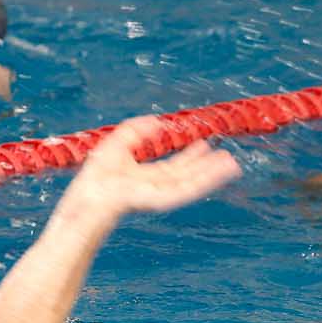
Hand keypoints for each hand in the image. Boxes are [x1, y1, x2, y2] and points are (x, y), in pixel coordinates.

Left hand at [58, 116, 240, 222]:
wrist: (89, 198)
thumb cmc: (96, 177)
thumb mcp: (116, 144)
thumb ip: (135, 131)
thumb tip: (158, 122)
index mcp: (146, 178)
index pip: (174, 168)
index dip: (190, 157)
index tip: (205, 144)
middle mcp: (156, 188)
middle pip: (188, 176)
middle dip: (208, 167)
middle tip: (229, 158)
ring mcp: (161, 195)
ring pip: (193, 184)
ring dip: (214, 174)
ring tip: (232, 165)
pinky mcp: (164, 200)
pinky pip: (189, 189)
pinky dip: (206, 181)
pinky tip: (219, 172)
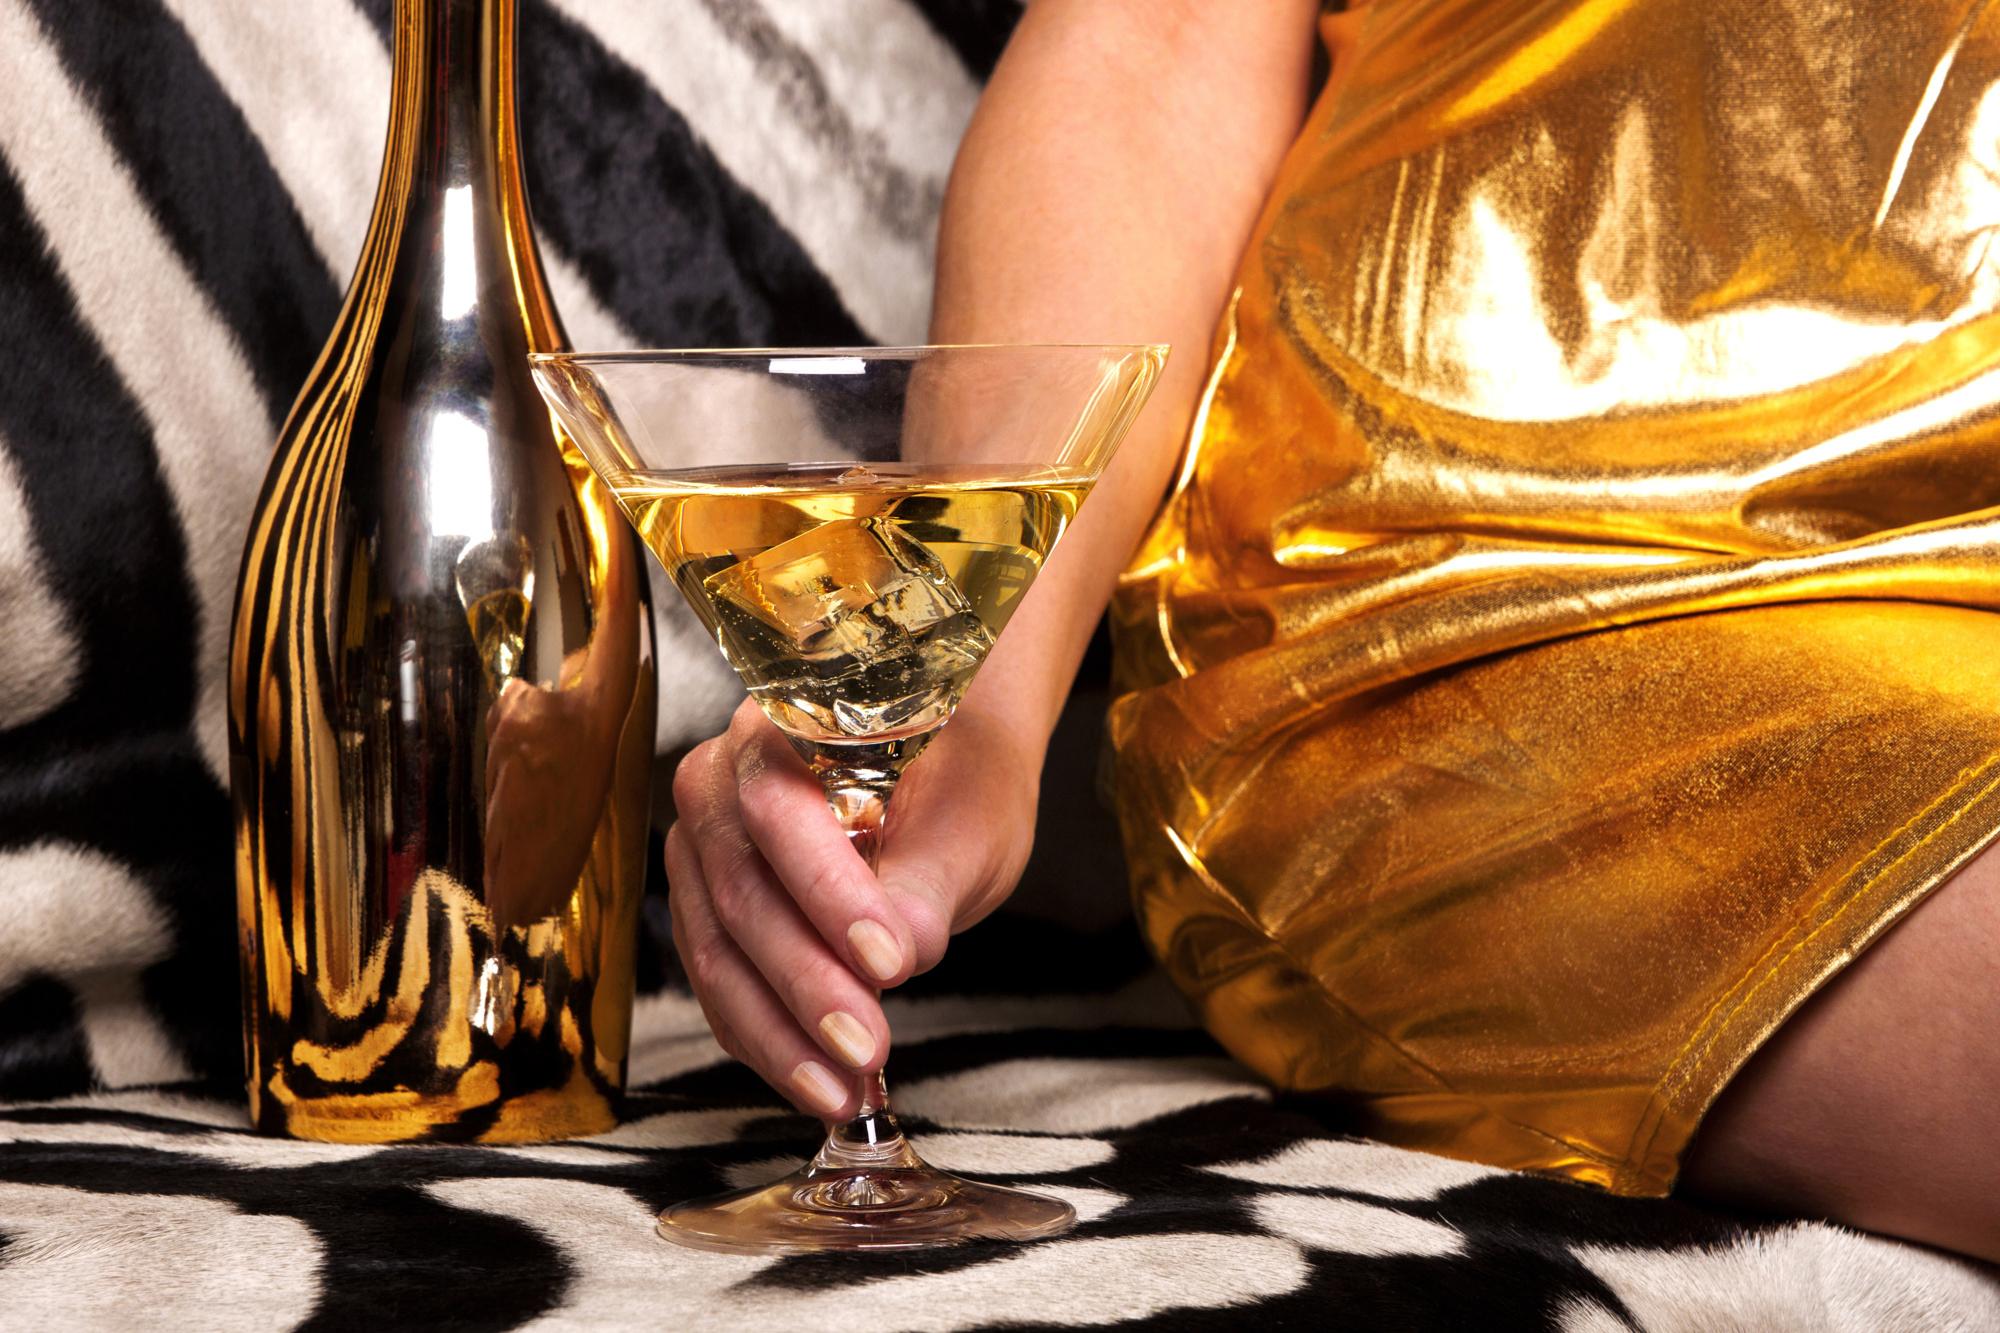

○ ○ ○ ○ ○

[PROBLEM STATEMENT]: Output every record verbatim, excluding any picture it contains.

[RESPONSE BELOW]:
Hand keypoints for each hand in the image. Boxes are [x1, y1, x2, y2] and points are (x, y), in pixel coordinates.

Left hand at [58, 116, 240, 222]:
wrist: (89, 198)
thumb cmc: (96, 177)
thumb mcp: (116, 144)
thumb ip: (135, 131)
thumb tip: (158, 122)
index mcp: (146, 178)
index pip: (174, 168)
index dip: (190, 157)
index tip: (205, 144)
middle mcp: (156, 188)
middle pip: (188, 176)
middle dip: (208, 167)
middle tip: (229, 158)
ring mcp: (161, 195)
ring pip: (193, 184)
ring dip: (214, 174)
ring tip: (232, 165)
pinky mcp: (164, 200)
pinky pip: (189, 189)
pinky dip: (206, 181)
pinky tip: (219, 172)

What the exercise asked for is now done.